Why revisit the subject of tongues?
On March 7, 2009, David Wilkerson, a seasoned “prophet” from New York City, issued a warning that shook his readers: “An earth-shattering calamity is about to happen…. It will engulf the whole [New York City] megaplex, including areas of New Jersey and Connecticut. Major cities all across America will experience riots and blazing fires.” Though Wilkerson was able to give few details about this impending conflagration other than “I know it is not far off,” he was able to provide some advice for his readers, including “laying in store a thirty-day supply of non-perishable food, toiletries and other essentials.”1
Most of those who were aware of this “prophecy” reacted to it with more amusement than alarm, but a few bloggers responded to Wilkerson’s doomsaying remarks in an effort to calm the panicked naïve among their readership.
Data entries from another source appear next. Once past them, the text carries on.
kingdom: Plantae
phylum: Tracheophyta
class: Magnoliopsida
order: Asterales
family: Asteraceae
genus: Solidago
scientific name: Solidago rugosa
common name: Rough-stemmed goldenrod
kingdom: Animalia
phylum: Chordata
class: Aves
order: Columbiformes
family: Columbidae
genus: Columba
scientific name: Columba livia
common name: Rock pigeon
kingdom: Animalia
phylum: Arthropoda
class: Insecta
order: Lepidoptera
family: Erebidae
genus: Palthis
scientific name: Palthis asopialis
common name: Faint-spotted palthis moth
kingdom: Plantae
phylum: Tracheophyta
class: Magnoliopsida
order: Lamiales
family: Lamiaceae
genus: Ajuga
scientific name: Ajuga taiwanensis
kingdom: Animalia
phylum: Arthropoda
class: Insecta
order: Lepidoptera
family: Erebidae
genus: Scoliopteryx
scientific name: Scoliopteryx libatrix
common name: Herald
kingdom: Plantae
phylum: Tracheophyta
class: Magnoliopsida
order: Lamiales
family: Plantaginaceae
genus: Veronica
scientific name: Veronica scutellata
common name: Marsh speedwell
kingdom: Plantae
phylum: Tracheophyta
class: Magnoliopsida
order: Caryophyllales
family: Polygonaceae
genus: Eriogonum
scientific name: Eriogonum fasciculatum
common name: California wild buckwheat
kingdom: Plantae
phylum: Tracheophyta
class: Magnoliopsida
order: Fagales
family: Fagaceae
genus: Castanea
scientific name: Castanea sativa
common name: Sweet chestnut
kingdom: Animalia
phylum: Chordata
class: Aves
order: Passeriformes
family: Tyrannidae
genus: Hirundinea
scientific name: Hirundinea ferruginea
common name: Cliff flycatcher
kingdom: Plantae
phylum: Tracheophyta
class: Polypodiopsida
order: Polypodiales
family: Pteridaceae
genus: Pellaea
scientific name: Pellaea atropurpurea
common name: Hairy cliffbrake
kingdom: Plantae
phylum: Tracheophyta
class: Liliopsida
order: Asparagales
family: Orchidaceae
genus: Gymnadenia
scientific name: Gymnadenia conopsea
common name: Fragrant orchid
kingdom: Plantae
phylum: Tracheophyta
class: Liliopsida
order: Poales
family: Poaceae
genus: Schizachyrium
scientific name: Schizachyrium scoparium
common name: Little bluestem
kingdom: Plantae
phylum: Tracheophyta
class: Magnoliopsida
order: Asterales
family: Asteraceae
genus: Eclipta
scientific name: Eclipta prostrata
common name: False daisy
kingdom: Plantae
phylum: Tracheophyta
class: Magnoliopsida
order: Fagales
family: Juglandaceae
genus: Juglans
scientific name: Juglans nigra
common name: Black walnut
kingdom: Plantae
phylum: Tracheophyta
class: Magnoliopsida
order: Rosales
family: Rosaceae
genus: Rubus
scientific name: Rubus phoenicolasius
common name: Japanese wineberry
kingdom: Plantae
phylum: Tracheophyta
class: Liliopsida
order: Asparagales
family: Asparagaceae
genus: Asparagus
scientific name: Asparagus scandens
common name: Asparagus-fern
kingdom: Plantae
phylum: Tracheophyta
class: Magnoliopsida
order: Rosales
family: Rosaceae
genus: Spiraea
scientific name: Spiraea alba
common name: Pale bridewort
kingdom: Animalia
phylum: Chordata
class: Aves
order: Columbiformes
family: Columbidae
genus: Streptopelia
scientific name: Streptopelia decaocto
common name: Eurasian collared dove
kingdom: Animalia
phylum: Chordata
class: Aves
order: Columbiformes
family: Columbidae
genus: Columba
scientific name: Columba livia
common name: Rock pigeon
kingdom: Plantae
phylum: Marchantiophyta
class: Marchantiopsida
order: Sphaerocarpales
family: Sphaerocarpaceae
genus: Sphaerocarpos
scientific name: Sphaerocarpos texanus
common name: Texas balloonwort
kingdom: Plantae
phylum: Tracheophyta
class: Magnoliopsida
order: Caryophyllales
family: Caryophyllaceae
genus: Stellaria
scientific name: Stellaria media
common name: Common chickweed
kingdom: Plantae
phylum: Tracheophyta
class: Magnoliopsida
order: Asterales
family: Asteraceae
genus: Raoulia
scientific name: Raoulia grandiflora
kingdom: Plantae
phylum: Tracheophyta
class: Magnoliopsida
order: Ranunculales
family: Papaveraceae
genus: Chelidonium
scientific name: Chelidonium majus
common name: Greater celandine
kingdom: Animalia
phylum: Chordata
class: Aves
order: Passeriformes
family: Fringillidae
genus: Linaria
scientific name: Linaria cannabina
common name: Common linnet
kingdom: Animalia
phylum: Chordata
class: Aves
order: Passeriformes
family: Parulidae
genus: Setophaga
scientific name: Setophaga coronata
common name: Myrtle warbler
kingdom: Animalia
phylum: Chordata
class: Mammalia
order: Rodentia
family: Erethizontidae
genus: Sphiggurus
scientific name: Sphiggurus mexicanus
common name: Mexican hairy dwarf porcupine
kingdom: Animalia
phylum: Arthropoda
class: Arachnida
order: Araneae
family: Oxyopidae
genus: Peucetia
It seems that the previously simple task of answering this kind of alarmism, however, has been rendered increasingly complex by an uptick in sympathy for prophecy and tongues in conservative evangelicalism today. Simple denunciation of such foolishness is apparently no longer acceptable in today’s “open but cautious” evangelical milieu.2 Instead it would seem that one is now obliged to give Wilkerson a hearing and remain cautiously open to the possibility that his prophecy might be accurate. John Piper, for instance, cautiously proposes that Wilkerson’s prophecy “does not resonate with my spirit…. God might have said this. But it doesn’t smell authentic to me.”3 Somehow, I am not reassured.